The Mishnaic tractate Avot consists of five chapters. It begins with an order of transmission of the Oral Tradition; Moses receives the Torah at Mount Sinai and then transmits it through various generations (including Joshua, the Elders, and the Neviim, but notably not the Kohanim), whence it finally arrives at the Great Assembly, i.e., the early generations of Sages (Avot 1:1). It contains sayings attributed to sages from Simon the Just (200 BCE) to shortly after Judah haNasi (200 CE), redactor of the Mishnah. These aphorisms concern proper ethical and social conduct, as well as the importance of Torah study.

The first two chapters proceed in a general chronological order, with the second focusing on the students of Yochanan Ben Zakkai. Chapters Three and Four are thematic and contain various attributed sayings in no explicit order. Chapter Five departs from the organization and content of the preceding four in that it consists mostly of anonymous sayings structured around numerical lists, several of which have no direct connection with ethics. The last four paragraphs of this chapter return to the format of moral aphorisms attributed to specific rabbis.
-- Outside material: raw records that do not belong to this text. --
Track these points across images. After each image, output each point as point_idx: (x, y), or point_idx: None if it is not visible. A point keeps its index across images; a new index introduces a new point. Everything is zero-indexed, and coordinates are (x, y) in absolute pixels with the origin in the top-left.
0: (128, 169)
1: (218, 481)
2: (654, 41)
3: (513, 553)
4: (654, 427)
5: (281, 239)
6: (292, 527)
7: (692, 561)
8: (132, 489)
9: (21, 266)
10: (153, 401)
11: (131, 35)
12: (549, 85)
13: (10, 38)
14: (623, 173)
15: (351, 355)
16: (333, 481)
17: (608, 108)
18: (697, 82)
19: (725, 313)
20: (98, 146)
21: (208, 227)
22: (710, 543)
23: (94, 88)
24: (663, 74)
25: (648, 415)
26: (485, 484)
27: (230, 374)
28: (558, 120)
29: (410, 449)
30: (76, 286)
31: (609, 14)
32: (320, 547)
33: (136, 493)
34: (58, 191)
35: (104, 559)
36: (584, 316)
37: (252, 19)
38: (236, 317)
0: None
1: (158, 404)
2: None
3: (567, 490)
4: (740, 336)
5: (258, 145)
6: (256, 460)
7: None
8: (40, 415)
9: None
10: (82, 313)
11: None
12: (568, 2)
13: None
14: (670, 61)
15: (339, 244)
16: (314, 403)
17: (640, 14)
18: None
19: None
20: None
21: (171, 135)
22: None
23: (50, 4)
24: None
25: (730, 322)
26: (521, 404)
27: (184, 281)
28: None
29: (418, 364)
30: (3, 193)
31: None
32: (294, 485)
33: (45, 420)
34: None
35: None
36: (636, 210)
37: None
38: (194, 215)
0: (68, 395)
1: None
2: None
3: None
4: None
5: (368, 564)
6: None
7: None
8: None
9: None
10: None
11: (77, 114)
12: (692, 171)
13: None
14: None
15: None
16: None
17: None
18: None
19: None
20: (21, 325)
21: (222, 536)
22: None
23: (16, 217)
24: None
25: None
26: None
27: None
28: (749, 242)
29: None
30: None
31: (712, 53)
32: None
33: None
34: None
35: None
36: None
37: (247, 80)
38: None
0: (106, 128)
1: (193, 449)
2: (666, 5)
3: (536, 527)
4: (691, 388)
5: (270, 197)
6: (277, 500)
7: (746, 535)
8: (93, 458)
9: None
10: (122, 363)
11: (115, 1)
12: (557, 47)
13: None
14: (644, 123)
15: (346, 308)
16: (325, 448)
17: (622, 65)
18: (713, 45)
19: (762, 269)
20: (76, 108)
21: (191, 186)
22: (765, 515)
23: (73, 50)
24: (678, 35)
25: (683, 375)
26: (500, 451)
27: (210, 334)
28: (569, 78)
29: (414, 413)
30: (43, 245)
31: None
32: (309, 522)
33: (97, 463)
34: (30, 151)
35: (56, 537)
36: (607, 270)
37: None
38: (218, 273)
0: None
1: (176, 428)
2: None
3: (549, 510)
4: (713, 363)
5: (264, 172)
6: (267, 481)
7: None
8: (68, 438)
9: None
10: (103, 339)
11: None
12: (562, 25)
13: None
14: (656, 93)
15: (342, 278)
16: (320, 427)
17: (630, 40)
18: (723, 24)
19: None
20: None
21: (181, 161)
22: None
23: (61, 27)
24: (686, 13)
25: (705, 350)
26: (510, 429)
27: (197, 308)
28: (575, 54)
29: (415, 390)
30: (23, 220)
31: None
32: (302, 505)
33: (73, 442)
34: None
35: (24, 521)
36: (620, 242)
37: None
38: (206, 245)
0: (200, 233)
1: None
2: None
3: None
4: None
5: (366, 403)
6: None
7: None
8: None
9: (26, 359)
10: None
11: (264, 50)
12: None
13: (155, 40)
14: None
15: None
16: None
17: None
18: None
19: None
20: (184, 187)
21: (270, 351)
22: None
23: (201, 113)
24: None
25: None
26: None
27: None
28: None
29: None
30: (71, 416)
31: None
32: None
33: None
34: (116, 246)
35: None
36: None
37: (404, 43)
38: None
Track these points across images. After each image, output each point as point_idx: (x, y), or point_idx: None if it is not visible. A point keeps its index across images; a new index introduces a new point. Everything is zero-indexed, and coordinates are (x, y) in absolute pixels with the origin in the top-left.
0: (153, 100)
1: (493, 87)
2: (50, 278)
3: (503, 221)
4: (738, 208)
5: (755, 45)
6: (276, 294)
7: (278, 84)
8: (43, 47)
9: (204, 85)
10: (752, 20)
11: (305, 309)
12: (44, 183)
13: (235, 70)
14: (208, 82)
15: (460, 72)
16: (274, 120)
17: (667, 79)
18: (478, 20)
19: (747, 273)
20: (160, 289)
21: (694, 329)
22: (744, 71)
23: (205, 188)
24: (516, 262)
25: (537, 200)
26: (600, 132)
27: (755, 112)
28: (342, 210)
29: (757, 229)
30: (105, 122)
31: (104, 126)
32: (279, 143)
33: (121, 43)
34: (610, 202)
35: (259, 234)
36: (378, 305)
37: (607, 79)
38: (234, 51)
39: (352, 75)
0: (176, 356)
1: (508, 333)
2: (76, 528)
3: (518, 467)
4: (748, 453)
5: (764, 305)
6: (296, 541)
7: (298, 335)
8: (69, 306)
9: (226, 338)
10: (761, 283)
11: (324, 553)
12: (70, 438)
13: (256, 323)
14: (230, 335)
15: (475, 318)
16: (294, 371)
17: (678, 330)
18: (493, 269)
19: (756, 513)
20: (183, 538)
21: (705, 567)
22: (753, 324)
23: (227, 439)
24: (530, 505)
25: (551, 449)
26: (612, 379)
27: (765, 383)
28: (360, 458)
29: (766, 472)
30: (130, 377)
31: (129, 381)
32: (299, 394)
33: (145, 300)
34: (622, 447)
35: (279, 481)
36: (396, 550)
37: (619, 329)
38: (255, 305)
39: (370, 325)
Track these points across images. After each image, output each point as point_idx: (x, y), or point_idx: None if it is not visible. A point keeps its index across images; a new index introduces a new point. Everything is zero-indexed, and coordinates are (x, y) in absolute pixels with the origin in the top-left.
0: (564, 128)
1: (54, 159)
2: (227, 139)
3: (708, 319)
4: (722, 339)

In liturgical use, and in most printed editions of Avot, a sixth chapter, Kinyan Torah ("Acquisition of Torah") is added; this is in fact the eighth (in the Vilna edition) chapter of tractate Kallah, one of the minor tractates. It is added because its content and style are somewhat similar to that of the original tractate Avot (although it focuses on Torah study more than ethics), and to allow for one chapter to be recited on each Shabbat of the Omer period, this chapter being seen well-suited to Shabbat Shavuot, when the giving of the Torah is celebrated. (See below.) The term Pirkei Avot refers to the composite six-chapter work (Avot plus Kinyan Torah).